By Gary Symons
TLL Editor in Chief
Image credit: Photo of the Kraft Heinz global headquarters, courtesy of The Kraft Heinz Co.
Earthshaking news in the food and beverage sector as Kraft Heinz, one of the world’s largest food brands, announced it is splitting the company into two separate entities.
The Kraft Heinz Co. says its board of directors has unanimously approved a plan to separate the food giant into two independent, publicly traded companies, in what it called a move to sharpen focus and boost long-term shareholder value.

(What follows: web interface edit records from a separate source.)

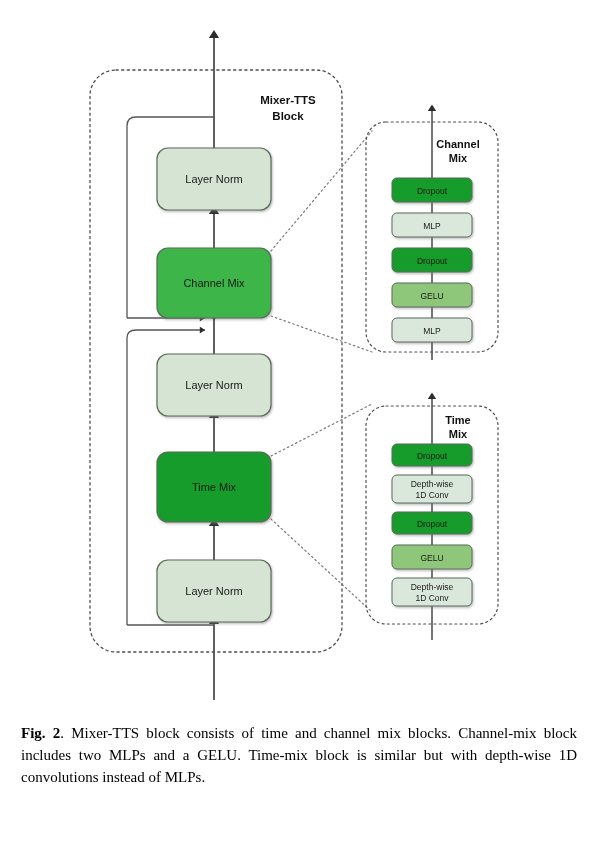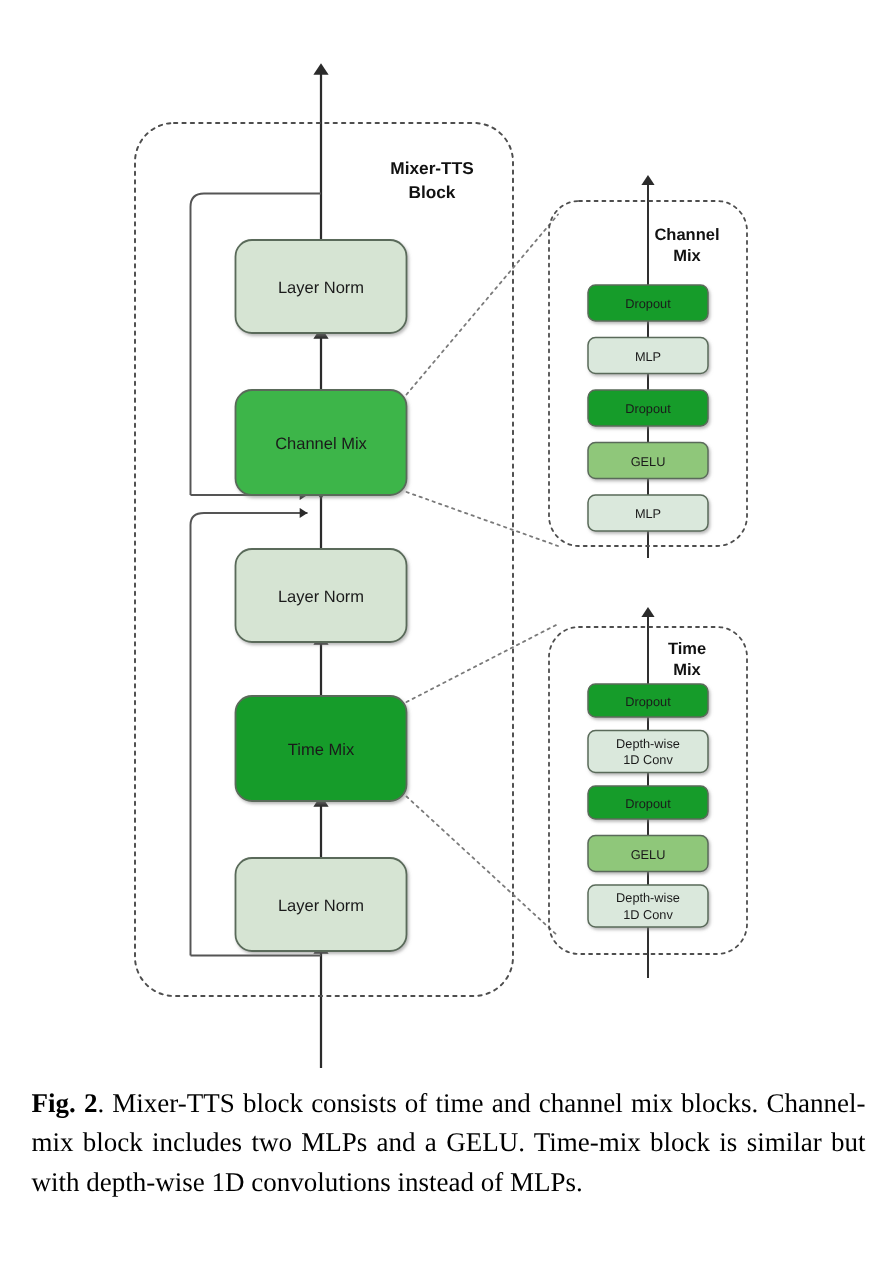--- a/index.html
+++ b/index.html
@@ -18,7 +18,7 @@
   #figure {
     position: absolute;
     left: 0;
-    top: 12px;
+    top: 0;
     width: 523px;
     height: 712px;
   }

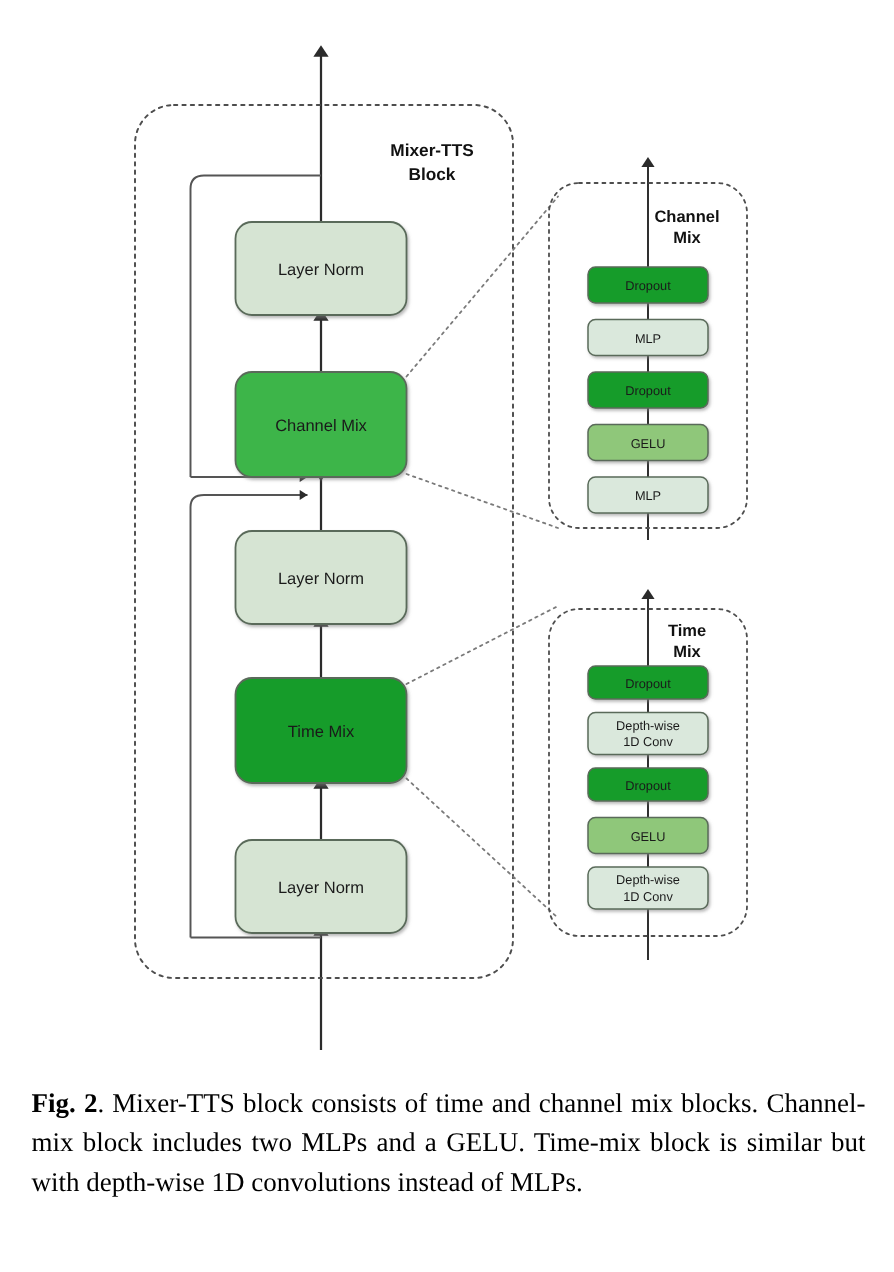--- a/index.html
+++ b/index.html
@@ -58,7 +58,7 @@
     top: 722px;
     width: 556px;
     font-family: "Liberation Serif", serif;
-    font-size: 18px;
+    font-size: 15px;
     line-height: 1.47;
     color: #000000;
     text-align: justify;

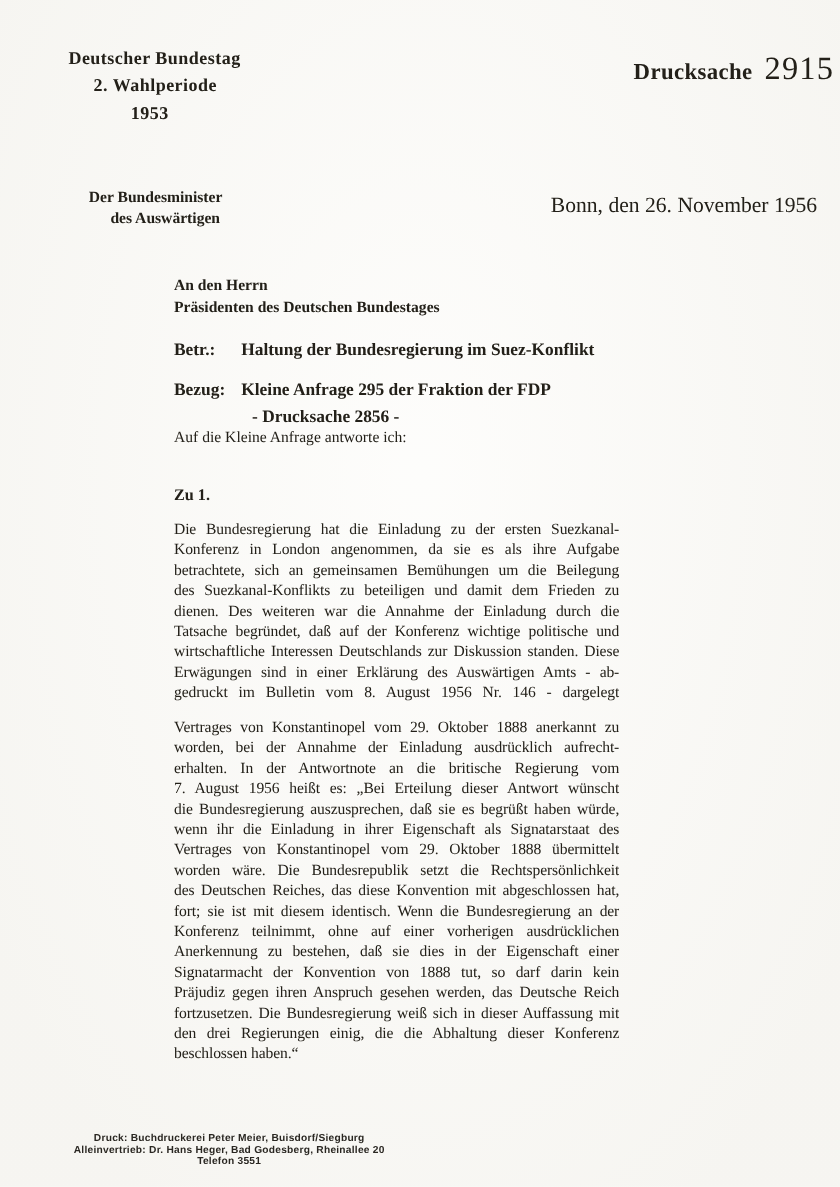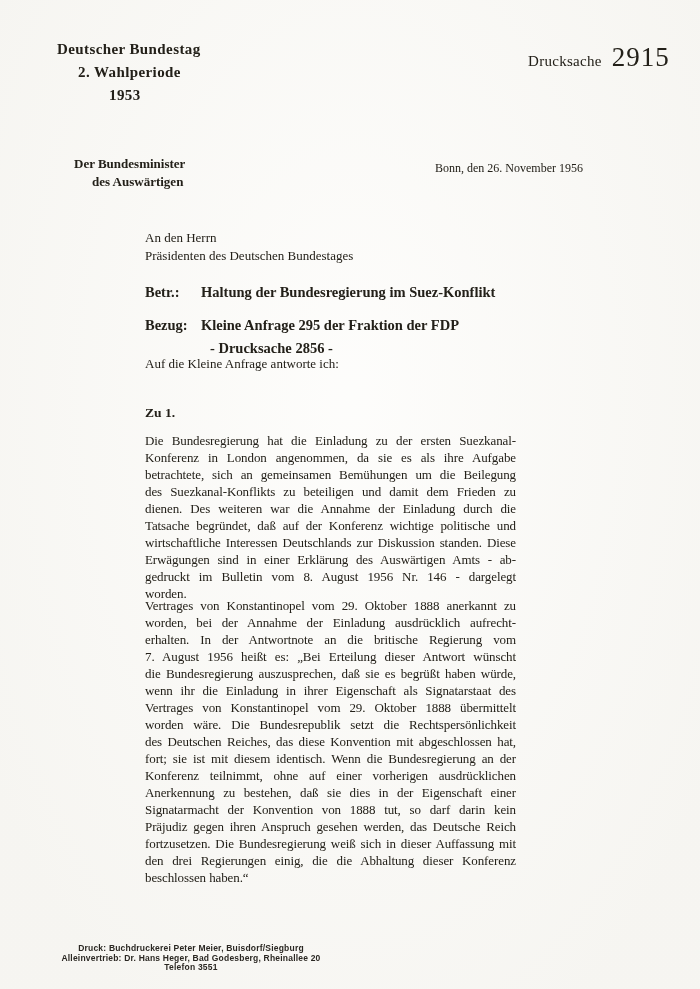--- a/index.html
+++ b/index.html
@@ -30,7 +30,7 @@
     position: absolute; left: 528px; top: 42px;
     display: flex; align-items: baseline; gap: 10px; white-space: nowrap;
   }
-  .doc-label { font-weight: normal; font-size: 15px; letter-spacing: 0.3px; }
+  .doc-label { font-weight: bold; font-size: 19px; letter-spacing: 0.3px; }
   .doc-number { font-weight: normal; font-size: 27px; letter-spacing: 1px; }
 
   

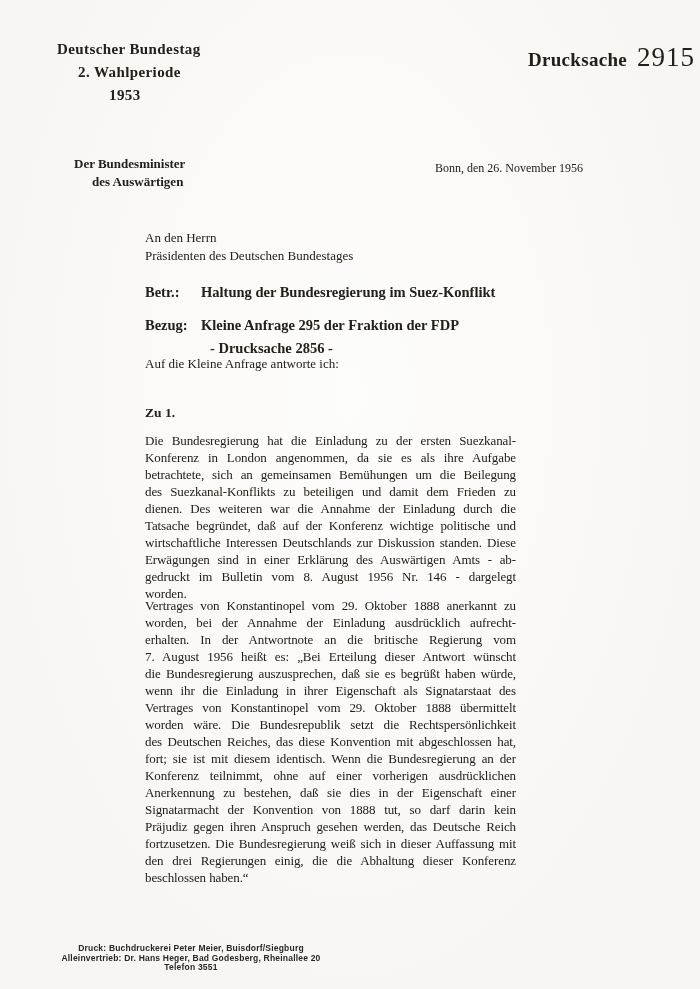--- a/index.html
+++ b/index.html
@@ -40,8 +40,8 @@
   }
   .sender .l2 { padding-left: 18px; }
   .dateline {
-    position: absolute; left: 435px; top: 161px;
-    font-size: 12px; white-space: nowrap; font-family: Liberation Serif, serif;
+    position: absolute; left: 459px; top: 161px;
+    font-size: 18px; white-space: nowrap; font-family: Liberation Serif, serif;
   }
 
   

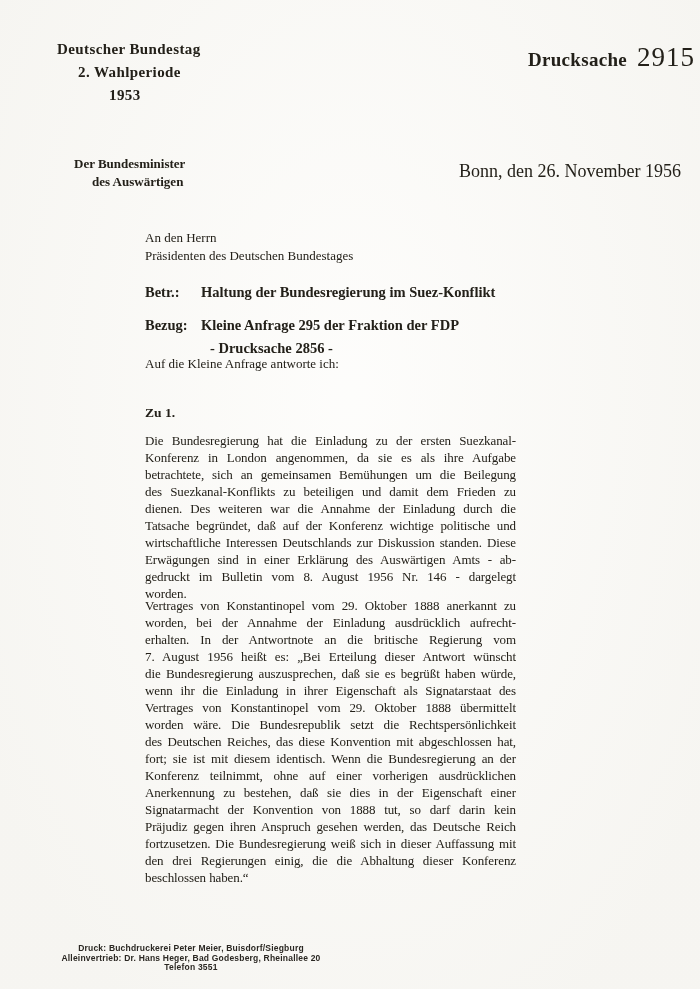--- a/index.html
+++ b/index.html
@@ -47,7 +47,7 @@
   
   .recipient {
     position: absolute; left: 145px; top: 229px;
-    font-size: 13px; line-height: 18px; white-space: nowrap;
+    font-size: 13px; line-height: 18px; white-space: nowrap; font-weight: bold;
   }
 
   

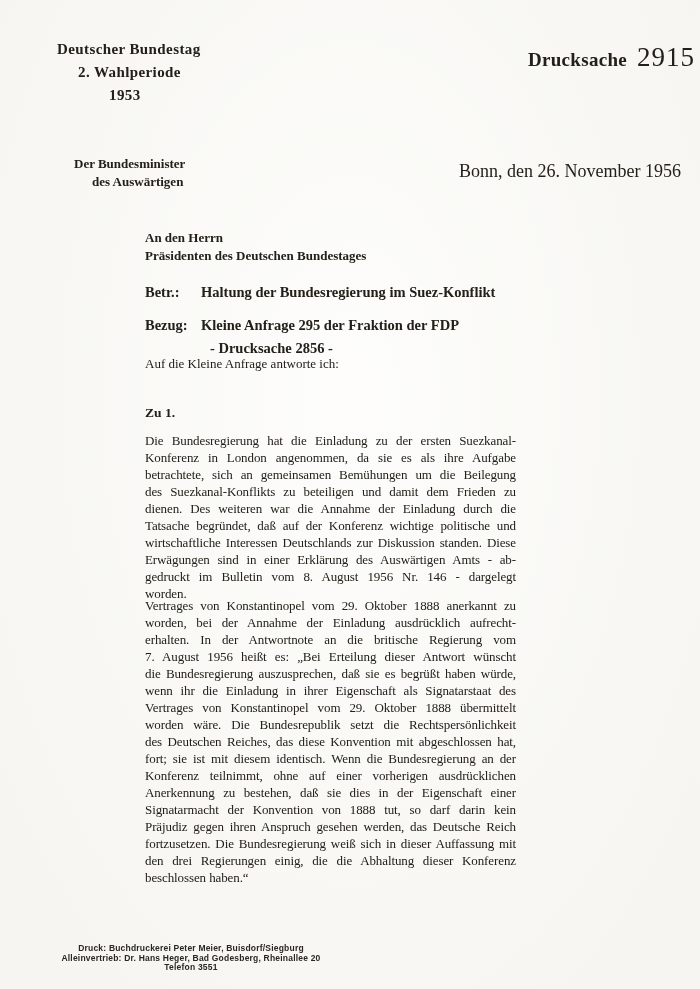--- a/index.html
+++ b/index.html
@@ -149,7 +149,6 @@
       <div class="jline">wirtschaftliche Interessen Deutschlands zur Diskussion standen. Diese</div>
       <div class="jline">Erwägungen sind in einer Erklärung des Auswärtigen Amts - ab-</div>
       <div class="jline">gedruckt im Bulletin vom 8. August 1956 Nr. 146 - dargelegt</div>
-      <div class="jline last">worden.</div>
     </div>
 
   <div class="para para-2">

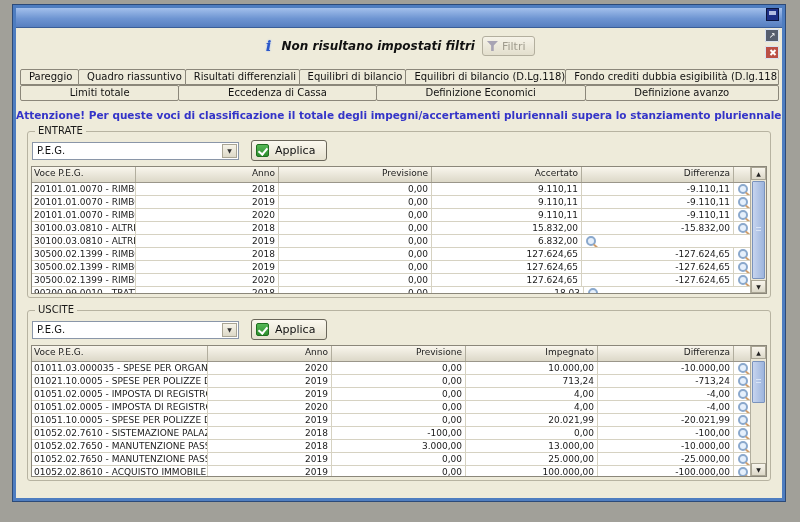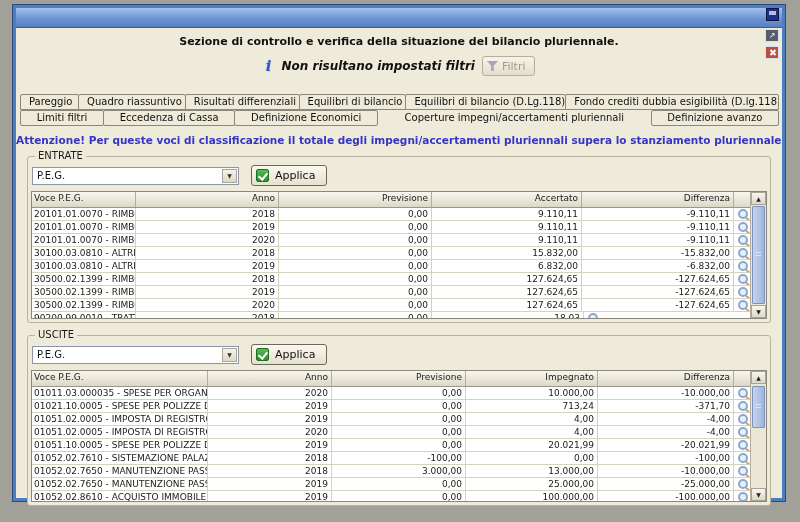--- a/index.html
+++ b/index.html
@@ -207,7 +207,6 @@
   </div>
 
   <div class="content">
-    <div class="subtitle">Sezione di controllo e verifica della situazione del bilancio pluriennale.</div>
 
     <div class="filter-row">
       <span class="info-icon">i</span>

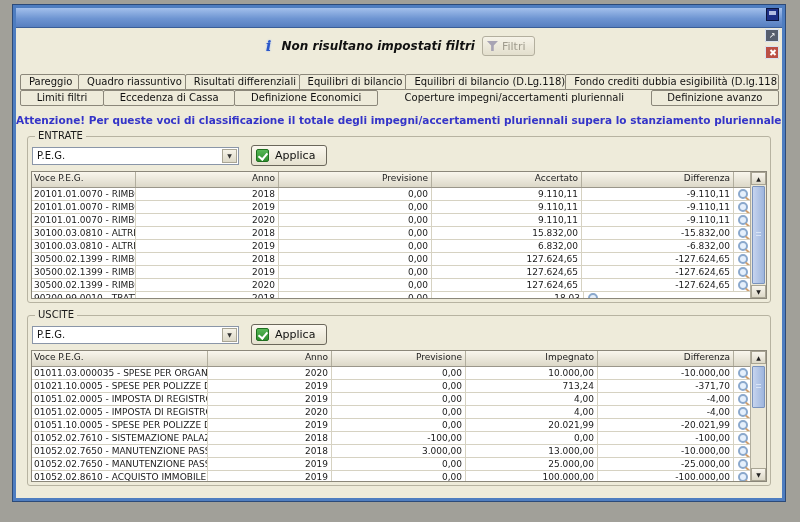--- a/index.html
+++ b/index.html
@@ -81,7 +81,7 @@
   }
 
   .tabs{display:flex;padding:0 4px;}
-  .tabs.row1{margin-top:17px;}
+  .tabs.row1{margin-top:12px;}
   .tab{
     flex:1 1 auto;height:16px;box-sizing:border-box;
     border:1px solid #8b877a;border-radius:2px 2px 0 0;

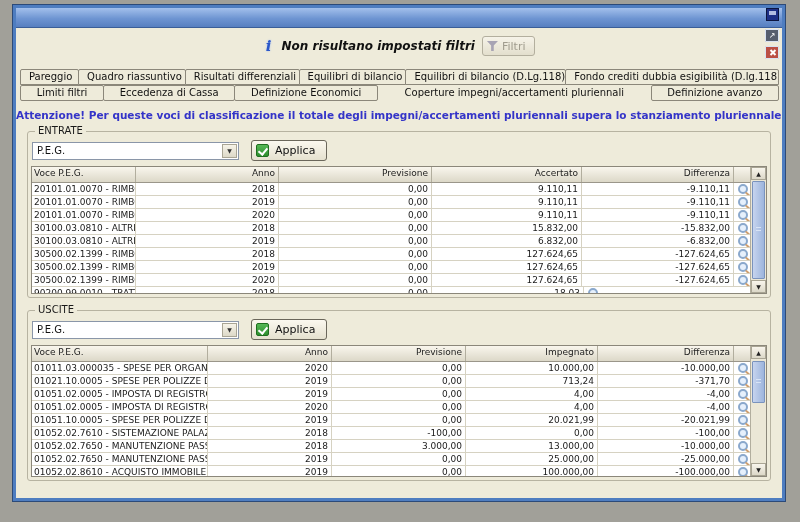--- a/index.html
+++ b/index.html
@@ -226,7 +226,7 @@
         <div class="tab">Fondo crediti dubbia esigibilità (D.lg.118)</div>
       </div>
     <div class="tabs row2">
-        <div class="tab">Limiti filtri</div>
+        <div class="tab">Limiti totale</div>
         <div class="tab">Eccedenza di Cassa</div>
         <div class="tab">Definizione Economici</div>
         <div class="tab active">Coperture impegni/accertamenti pluriennali</div>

The Chicago- and Pittsburgh-based company said the tax-free spin-off will create “Global Taste Elevation Co.” and “North American Grocery Co.,” each with distinct strategic priorities and brand portfolios. The separation is expected to close in the second half of 2026, pending regulatory and board approvals.
Global Taste Elevation Co. will focus on international growth, with a portfolio that includes Heinz, Philadelphia and Kraft Mac & Cheese. The business generated about $15.4 billion in net sales in 2024 and $4 billion in adjusted EBITDA, according to the company.
Roughly three-quarters of its sales come from sauces, spreads and seasonings, while 20 percent are tied to emerging markets and 20 percent to the away-from-home sector.
North American Grocery Co. will center on staples in the U.S. and Canada, anchored by Oscar Mayer, Kraft Singles and Lunchables. Led by Kraft Heinz CEO Carlos Abrams-Rivera, the unit posted $10.4 billion in 2024 sales and $2.3 billion in adjusted EBITDA. About 75 percent of its revenue comes from brands that rank first or second in their categories.
“Kraft Heinz’s brands are iconic and beloved, but the complexity of our current structure makes it challenging to allocate capital effectively, prioritize initiatives and drive scale in our most promising areas,” said Miguel Patricio, executive chair of the Kraft Heinz board. “By separating into two companies, we can allocate the right level of attention and resources to unlock the potential of each brand to drive better performance and the creation of long-term shareholder value.”
Abrams-Rivera, who will lead North American Grocery Co., said the separation will allow both businesses to accelerate their strategies.
“This move will unleash the power of our brands and unlock the potential of our business,” he said. “This next step in our transformation is only possible because of the commitment of our 36,000 talented employees who deliver quality and value for consumers every day.”
Jack Pope, lead director of the board, said the decision followed a comprehensive strategic review. “We strongly believe that increased focus will translate into better performance and value creation for shareholders,” he said.
Patricio, who served as Kraft Heinz CEO from 2019 to 2023, will remain executive chair and work closely with Abrams-Rivera during the transition. The company has hired a global executive search firm to identify a CEO for Global Taste Elevation Co. Kraft Heinz said it does not plan to move its headquarters.
The company expects up to $300 million in dis-synergies from the split but said it sees opportunities to offset a substantial portion of that figure. Both businesses are expected to maintain investment-grade credit ratings and sustain Kraft Heinz’s current dividend level.
The board has also formed a separation committee, led by vice chair John Cahill, to oversee the process. Cahill, a former Kraft Foods CEO, will guide execution of the separation alongside management.
The strategy reverses the merger of Kraft and Heinz, which began in 2013 when the billionaire investor Warren Buffett teamed up with Brazilian investment firm 3G Capital to buy the H.J. Heinz Co. At the time, the $23 billion deal was the most expensive ever in the food industry. Buffett later said he may have paid too much for the brand.
3G was also behind the formation of Restaurant Brands International — a merger of Burger King, Tim Hortons and Popeyes — and Anheuser-Busch InBev. 3G is a said to be a cautious investor known for strict cost controls and ‘zero-based budgeting’, which requires all expenses to be justified each quarter.
The original deal was intended to help Heinz, which was founded in 1869 in Pittsburgh, expand sales of its condiments and sauces on grocery store shelves.
At the same time Kraft, based in Chicago, was looking for a partner after a 2011 split from its snack division, which became Mondelez International. Buffett and 3G were agreeable to a merger, and the consolidation of Kraft and Heinz happened in 2015, creating the fifth largest food and beverage company in the world, with annual revenues of $28 billion.
However, analysts say the company still struggled to grow revenue, and according to the board, a more flexible arrangement is needed to allow for greater innovation and strategic manoeuvering in the face of major changes in food and beverage trends toward healthier, but still convenient, choices.
The merger will mean big changes in the Food and Beverage Licensing sector, particularly in North America, where Kraft Heinz has been a dominant force over the past decade. With the help of top licensing agency Brand Central, Kraft Heinz has become a licensing juggernaut, involved in hundreds of licensing deals both in food and beverage products, but also in partnerships that extend the brand into non-food-related categories.